泉拓磨氏の受賞を伝える抜粋本文で、受賞に至った業績の題目は何か。

抜粋本文 ▸
..........

泉拓磨氏、令和6年度科学技術分野の文部科学大臣表彰 若手科学者賞をアルマ望遠鏡の研究で受賞

国立天文台でアルマ望遠鏡の運用にも携わる泉拓磨准教授が、令和6年度科学技術分野の文部科学大臣表彰若手科学者賞を受賞しました。受賞に至った業績の題目は 「活動銀河核周辺物質の多彩な構造に関する観測的研究」です。

TIzumi

令和6年度科学技術分野の文部科学大臣表彰 若手科学者賞を受賞した泉拓磨氏
Credit: 国立天文台、自然科学研究機構

泉拓磨氏は、アルマ望遠鏡を用いて、成長中の超巨大ブラックホールである活動銀河核の研究を行なってきました。銀河中心の百光年以内の領域は超巨大ブラックホールの成長プロセスや、銀河と超巨大ブラックホールの共進化の起源解明に向けた重要な観測対象です。しかし、その小ささと、様々なタイプの物質が混在する複雑さから、この領域の星間物質の詳細な性質は未解明でした。泉氏は、活動銀河核に対し、そのX線放射が駆動する星間化学的影響も考慮した星間物質の高解像度観測を数多く実施することで、ブラックホールごく近傍では分子・原子・プラズマの各相のガスがそれぞれ異なる運動をして、特異な化学状態をとりつつ、降着流や噴出流等を生じているという、多相的かつダイナミックな様子を観測的に初めて明らかにしました。氏の一連の研究成果は、活動的なブラックホール周辺には地球や我々の銀河にはない、豊かでダイナミックな物質世界が存在することを示しており、人類の物質観を拡げるものであると期待されます。

泉氏は今回の受賞にあたり、以下のようにコメントしています。「このような素晴らしい賞を頂き、大変嬉しく思います。素晴らしい共同研究者の皆様、学生時代の指導教官、アルマ望遠鏡を生み出した先人の皆様、そして現在アルマ望遠鏡の運用に携わる皆様をはじめ、これまでご指導ご鞭撻頂いた全ての方々のおかげだと思っています。この場をお借りして感謝申し上げます。大学院生の頃に超巨大ブラックホール研究を始めて10年以上が経ちますが、この間、アルマ望遠鏡の高い解像度と感度を駆使して、銀河スケールからだんだんとブラックホール近傍へと研究を進めてきました。最新成果では、これまで全く観測されていなかった超巨大ブラックホールごく近傍の物質構造について、理論研究も組み合わせることで、ついにそのダイナミックな姿を捉え、物理的・化学的な解釈を得ることにも成功しました。とてもワクワクする成果を得たと同時に、研究において一つのマイルストーンを達成するには長い時間がかかる、それだけの努力が必要なのだと実感しました。今後も初心を忘れず、共同研究者の皆さんとコツコツと努力を重ね、さらに面白い成果を出して天文学の発展に貢献したいと思います。」

..........

収集資料 ▸
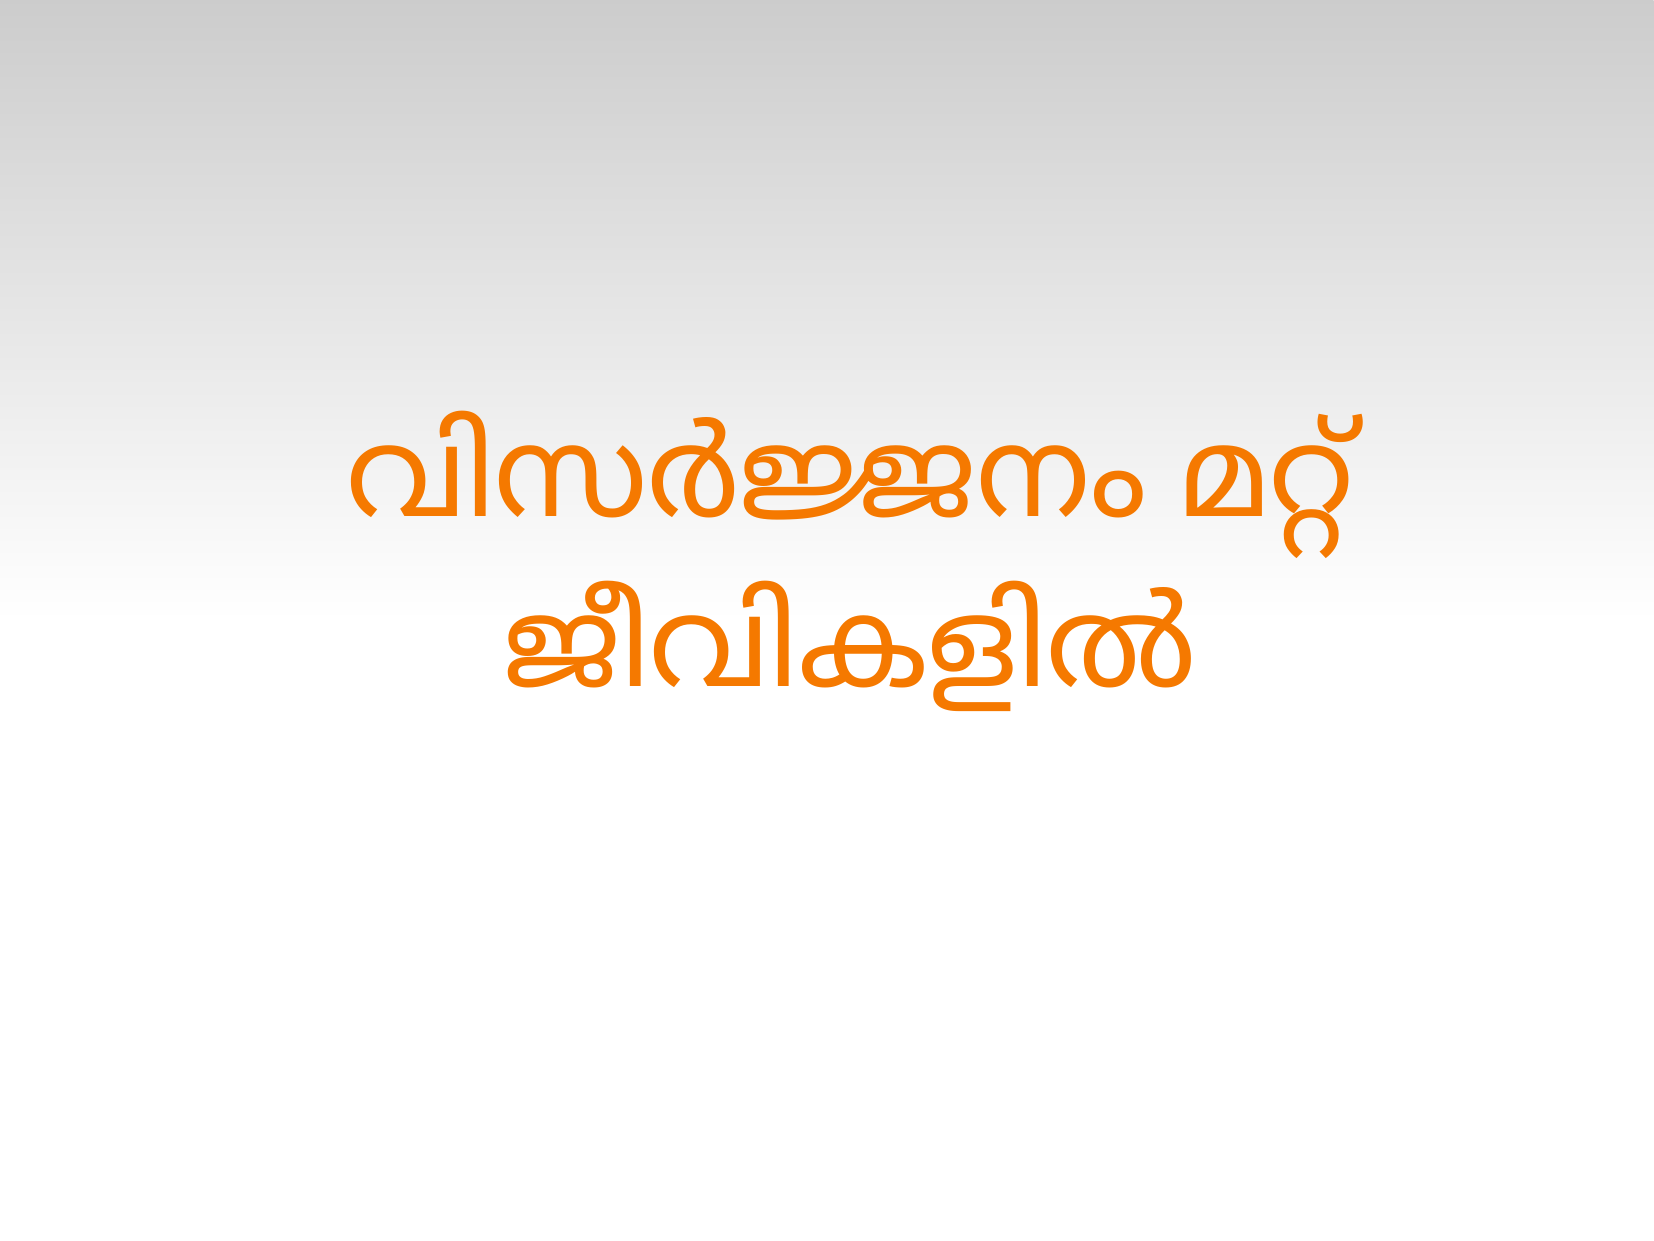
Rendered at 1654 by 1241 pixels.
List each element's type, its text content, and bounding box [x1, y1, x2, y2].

title വിസര്‍ജ്ജനം മറ്റ് ജീവികളില്‍ [106, 367, 1595, 739]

..........

想定解答 ▸
「活動銀河核周辺物質の多彩な構造に関する観測的研究」である。